Prototypes blowing up inside hoods, experimenting with flammable substances and trying to turn Crisco into fuel – all in a day’s work for some University researchers.
Lanny Schmidt, regents’ professor of chemical engineering and material science, along with a team of researchers, invented a reactor that extracts hydrogen from ethanol. The team is looking at other renewable sources to use hydrogen for fuel.
The reactor does not burn ethanol like ordinary combustion, which produces water and carbon dioxide. Instead of water, it makes hydrogen gas. Scientific American magazine named the reactor one of the top technological breakthroughs of 2004.
Having the ability to create hydrogen gas from renewable sources limits pollutants created in the process and has the potential to decrease dependency on fossil fuels and achieve a hydrogen economy.
Graduate student and research assistant James Salge said Schmidt has worked on making hydrogen from methane since the 1990s.
“Our group (of 10 researchers) took on the knowledge and broadened it to ethanol,” Salge said.
Salge said the small reactor needs a small amount of heat to get going, and once it does it sustains the reaction at 700 degrees Celsius, or about 1,300 degrees Fahrenheit.
The reaction takes 10 milliseconds, whereas most conventional processes happen in seconds, he said.
“When reactions happen in milliseconds you can use much smaller equipment and have applications with portable devices and smaller stand-alone applications,” Salge said.
The process has practical applications nationwide. Salge said California is putting in a hydrogen highway offering access to hydrogen fuels – a Gov. Arnold Schwarzenegger initiative to bring access to hydrogen fuel to the state’s highways by 2010 – but by obtaining the hydrogen from methane.
“The problem with California and other technologies is that hydrogen is taken from fossil fuels (versus renewable resources) which produce (carbon dioxide), which is linked to global warming,” he said.
With ethanol, the carbon dioxide generated by the reaction does not cause a net increase in the atmospheric level of the gas because the next year’s crop, corn, would reabsorb the gas to make sugar and starch.
Salge said people are interested in ethanol because they want it as a locally produced fuel in Minnesota.
With all of the research under way focusing on renewable energy, Schmidt said Minnesota could convert someday to an all-ethanol state.
“Minnesota is a good spot for a hydrogen economy,” Schmidt said. “We’ve got the technology and the interest.
“We blend 10 percent of our gasoline with ethanol and we’re trying to get other states involved, too,” he said.
During research, challenges such as working with a very flammable substance – ethanol – and finding a stable catalyst have presented themselves.

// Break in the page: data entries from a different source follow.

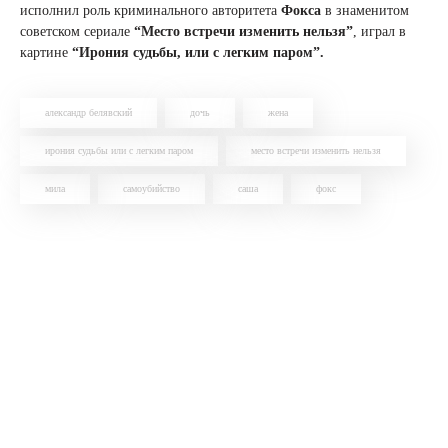
исполнил роль криминального авторитета
Фокса
в знаменитом
советском сериале
“Место встречи изменить нельзя”
, играл в
картине
“Ирония судьбы, или с легким паром”.
александр белявский
дочь
жена
ирония судьбы или с легким паром
место встречи изменить нельзя
мила
самоубийство
саша
фокс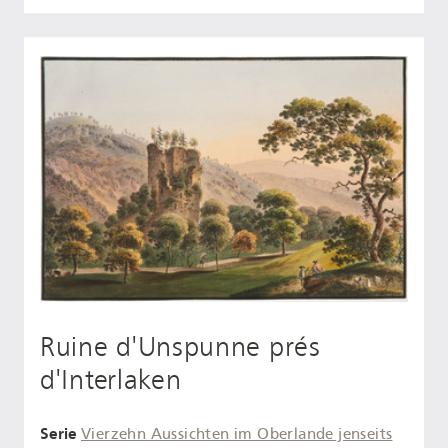
Ruine d'Unspunne prés
d'Interlaken
Serie
Vierzehn Aussichten im Oberlande jenseits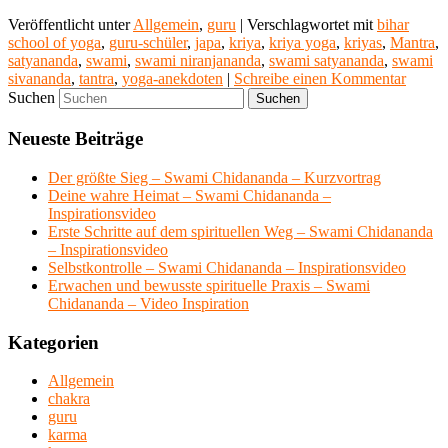
Veröffentlicht unter
Allgemein
,
guru
|
Verschlagwortet mit
bihar
school of yoga
,
guru-schüler
,
japa
,
kriya
,
kriya yoga
,
kriyas
,
Mantra
,
satyananda
,
swami
,
swami niranjananda
,
swami satyananda
,
swami
sivananda
,
tantra
,
yoga-anekdoten
|
Schreibe einen Kommentar
Suchen
Neueste Beiträge
Der größte Sieg – Swami Chidananda – Kurzvortrag
Deine wahre Heimat – Swami Chidananda –
Inspirationsvideo
Erste Schritte auf dem spirituellen Weg – Swami Chidananda
– Inspirationsvideo
Selbstkontrolle – Swami Chidananda – Inspirationsvideo
Erwachen und bewusste spirituelle Praxis – Swami
Chidananda – Video Inspiration
Kategorien
Allgemein
chakra
guru
karma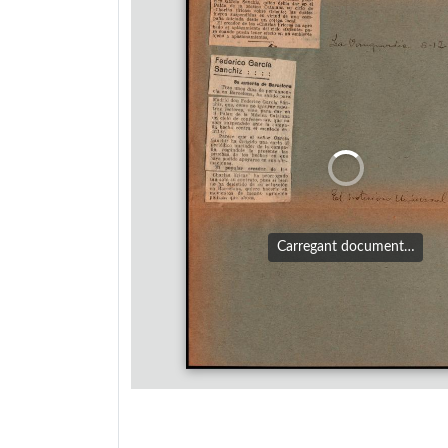
Carregant document…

“We’ve been able to solve a lot of these problems by going back to the literature,” Salge said.
Despite these challenges, Salge said, his research has been very rewarding.
“As a graduate student trying to get publications, we have been in a few nice papers and had a lot of recognition,” he said.
Salge has traveled the nation to speak with farmers and in March, Schmidt traveled to Sweden to discuss the reactor.
In Minnesota, the researchers have been working on finding other sources to create hydrogen.
“We’re looking at vegetable oil, and we’re trying to turn it into hydrogen,” Salge said.
The researchers, Salge said, are using the same reactor system as with the ethanol.
Sarah Tupy, a chemical engineering sophomore, is working with the Schmidt group.
“It is a great opportunity to do interesting and innovative research,” she said.
She said that last summer she worked with Salge on a heat-integrated reactor.
“We built a compact reactor the size of an ear of corn that reforms liquid ethanol to gaseous hydrogen without added heat,” she said.
This summer, Tupy said, she will work on several ethanol and vegetable oil experiments.
Schmidt said he has worked with 70 doctoral students who now are working for oil companies.
Story continues below
“I’m not here to make money,” he said. “We are here for research.”
He said there is potential for others to make money and the success of a hydrogen economy depends on the price of oil and gas.
“No one knows for sure, but it’s all about economics,” he said. “If oil and gas prices increase, then we have to find a way to alter our ways or we’ll strangle our economy.”
Despite some concerns about spoiling the agriculture, Schmidt said that if Minnesota farmers were to turn all their corn and crops into ethanol they still would have some left over.
He said Minnesota farmers are very efficient.
“Hydrogen is efficient, simple and cheap and nontoxic,” Schmidt said. “It’s my dream that one day average homes will have hydrogen fuel cells.”